The problem —
Pick up the post below about two boys getting cavities filled at the dentist and keep writing from its last sentence.

Source passage —
"""
Some tortures are physical
And some are mental,
But the one that is both
Is dental.
~Ogden Nash
Just as any parent, I absolutely hate seeing my child in pain, emotional or physical. It tears me apart and breaks my heart. There have been many times where I wish I could just bear the pain for them so they wouldn't have to....but not this time.
Benjamin and Hunter each had to get one cavity filled at the dentist today. In my opinion, the dentist is perhaps the scariest person on earth, or at least, what the dentist does is the scariest thing I can imagine. Sticking a needle into your gums, propping your mouth open so unnaturally wide, drilling with a metal tool into what feels like a perfectly fine tooth, it's just so wrong. Yet, like eating your vegetables, it's a necessary evil.
My poor boys had to endure this anguish today, and I had to endure the agony of standing by and trying to comfort them even though I knew my words were empty. "You're doing so good" and "It's almost over" do little to calm a nervous soul, let alone soothe dried out lips and stretched out jaws.
They were each set up at the same time in two rooms right next door to each other. So I had to wander from one to the other to take turns holding their hands and giving them my (probably annoying) sympathetic mother smile.
"""
Data block —
"""
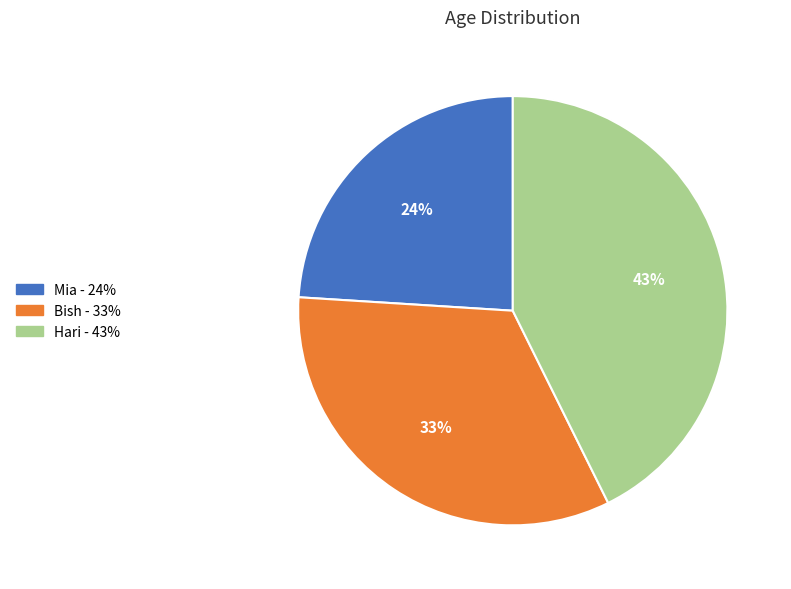

To the nearest percent, what is the difference between the largest and smallest slice percentages?

19%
"""
Exercise response —
Hunter was stoic, silent and brave. I could tell he was uncomfortable as they were working in his mouth, but he never uttered a sound. So I spent much time in Ben's room. He did okay, until he felt like he suffering an intense case of lock jaw and thought he was about to drown in his own spit. His arms and legs wriggled with unease and the kind dentist said she would let him take a break. When she took all the stuff out of his mouth and Ben felt his face for the first time, he became very fearful that he looked like this:
I could see the anxiety in his eyes and the confusion in his mind as he kept feeling for the face he once knew. I'm going to risk sounding like a bad parent here, but I had a very hard time hiding my amusement over the whole ordeal. Inwardly, I was cracking up. Having been there myself, I knew exactly what he was experiencing. To witness that first moment of, 'Wait a minute...'WHERE IS MY FACE?!!!' was priceless. Nonetheless, I pitied him and stood at his side, holding his hand and doing my best to keep him calm, reassure him that he still looked the same and it would all return to normal in a little while. I even fished a mirror out of my purse to show him, he was still my handsome boy.
When they were done, the boys received a Popsicle and a coin to place in the toy dispenser as they left the building. By the time we got to the van, my seven year old's Popsicle was dribbling down his chin and he didn't even know it. For the next hour I heard whines and cries of when will it feel normal again, and for my own merriment I got them each a cup of water to drink....with a straw. They are right, I am a mean mom.
The good thing is they don't ever want to do that again and they both brushed their teeth tonight....without me asking them to.
Wishing you all a lifetime of healthy teeth,
Gina.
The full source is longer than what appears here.